Dataset records:
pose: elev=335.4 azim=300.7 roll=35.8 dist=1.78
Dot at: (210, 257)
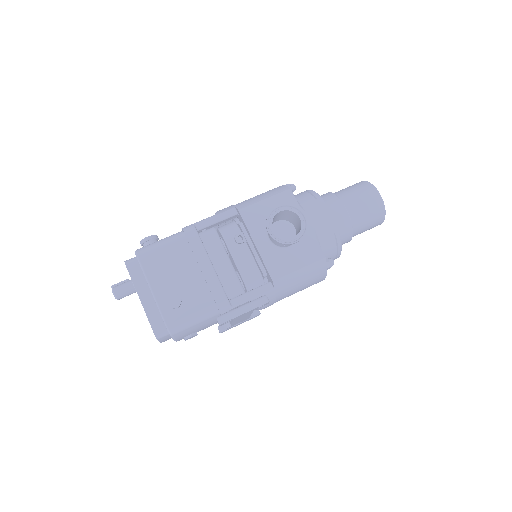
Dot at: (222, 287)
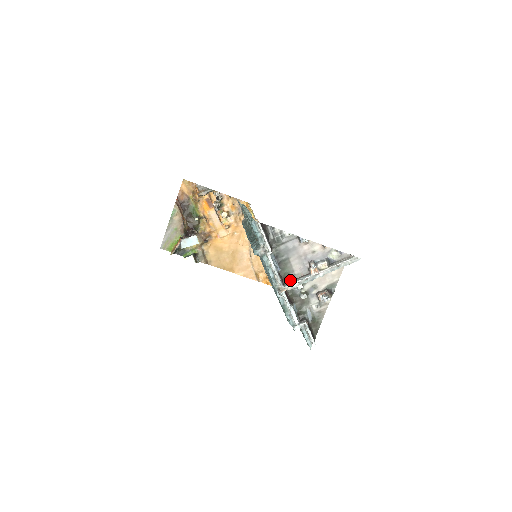
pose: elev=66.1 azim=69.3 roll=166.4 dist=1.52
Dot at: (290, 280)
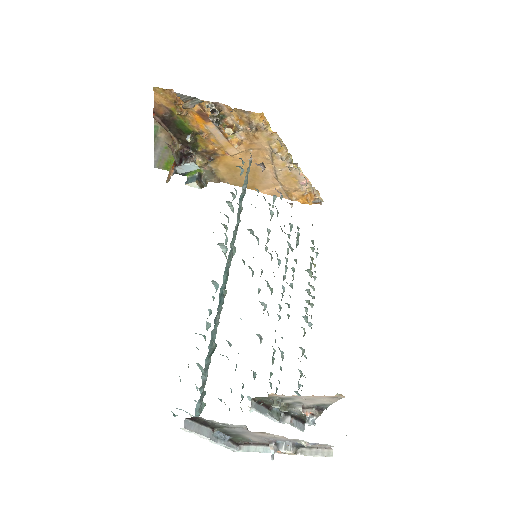
Dot at: (247, 442)
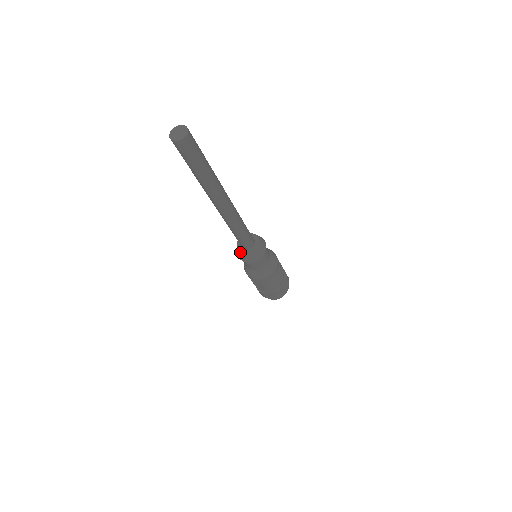
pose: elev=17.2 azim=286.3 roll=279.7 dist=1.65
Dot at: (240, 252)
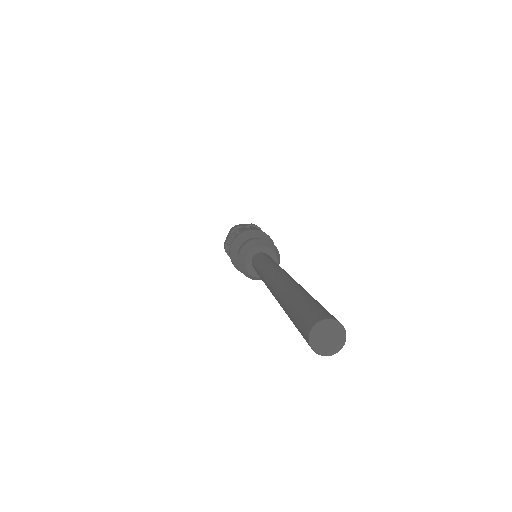
Dot at: (252, 275)
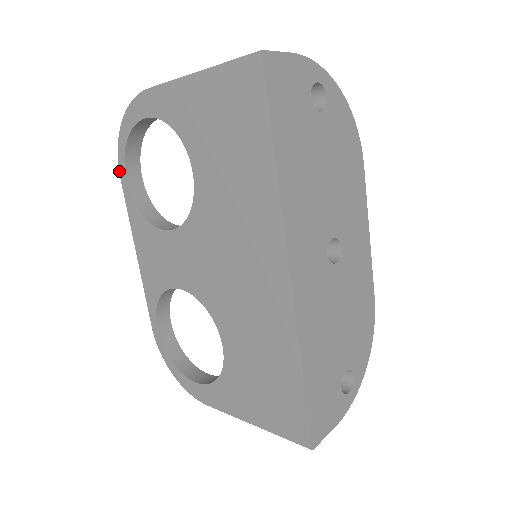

■ **Written exercise**
Replace each "pose" in the material above with "camera" and give all of it again, otherwise unchanged. Leave the pictures out.

■ **Solution for this problem**
camera: elev=335.4 azim=300.7 roll=35.8 dist=1.78
Dot at: (210, 257)
Dot at: (222, 287)
camera: elev=66.1 azim=69.3 roll=166.4 dist=1.52
Dot at: (290, 280)
Dot at: (247, 442)
camera: elev=17.2 azim=286.3 roll=279.7 dist=1.65
Dot at: (240, 252)
Dot at: (252, 275)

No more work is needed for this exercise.